I expect theres a sql statement being constructed somewhere that just isnt quite to Redshifts liking I'll try the postgres snapshot just incase thats any different

cgarlick commented 6 years ago

Sorry, you can completely ignore the previous comment. I had forgetten to set the config to Postgres, changed it and the kata code worked first time :smile: We'll try some more stuff with the snapshot later.

shantstepanian commented 6 years ago

No worries. As a side note, the error message should be clearer for you in case you had specified the dbType incorrectly in the config. I've created a ticket on our side (#137) to track this in the future

shantstepanian commented 6 years ago

I’ve merged the fix into the master branch. I’ve uploaded the -RC2 jar into the same dropbox link.
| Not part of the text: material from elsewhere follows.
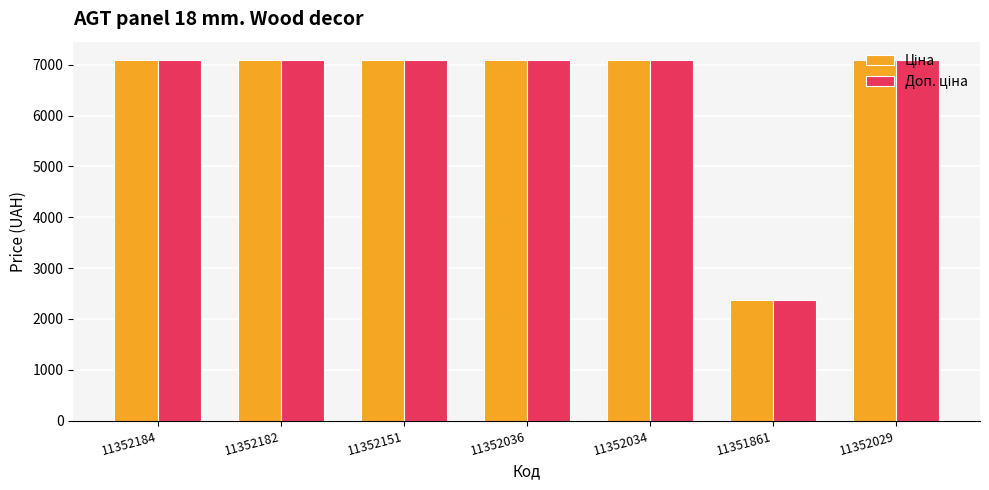

What is the total value across all series at 11352184?

14197.6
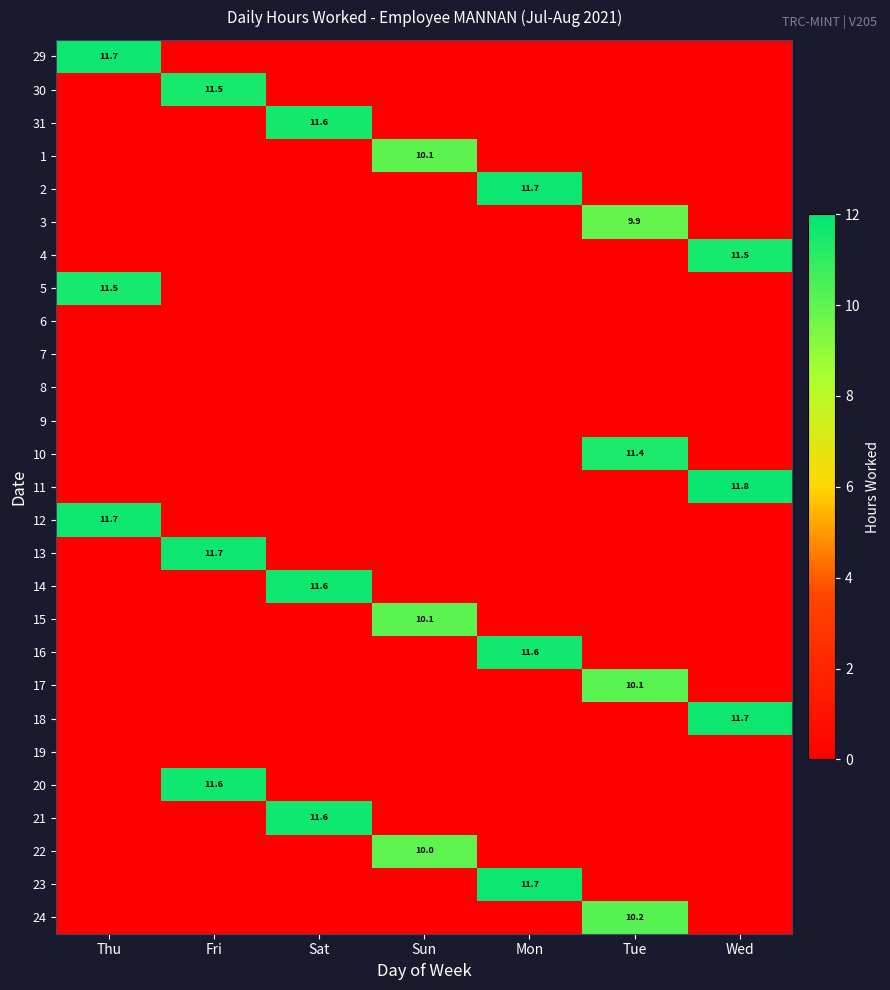

The value of 3 at Tue is 9.9. True or false?

True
The main difference from the previous version is that you should specify the db type as REDSHIFT (instead of POSTGRESQL) and download the Amazon Redshift driver. We cannot include the JDBC driver into the Obevo package due to licensing reasons, so you will have to download and include it yourself. Instructions are here. (That link is not permanent; we will promote it to the main site once we do the release)

cgarlick commented 6 years ago

Brilliant, again thanks for the quick responses,we'll give this a proper try soon.

shantstepanian commented 6 years ago

Hi Craig, Fyi, I will cut a release sometime next week. Just want to see how your testing is going

shantstepanian commented 6 years ago

We have released 6.5.0 that has the Redshift changes.

Documentation link has been updated.

Redshift-specific docs are here.

I will close out this ticket, as we've committed the Redshift support; please reopen or create a new issue if you have any issues with usage.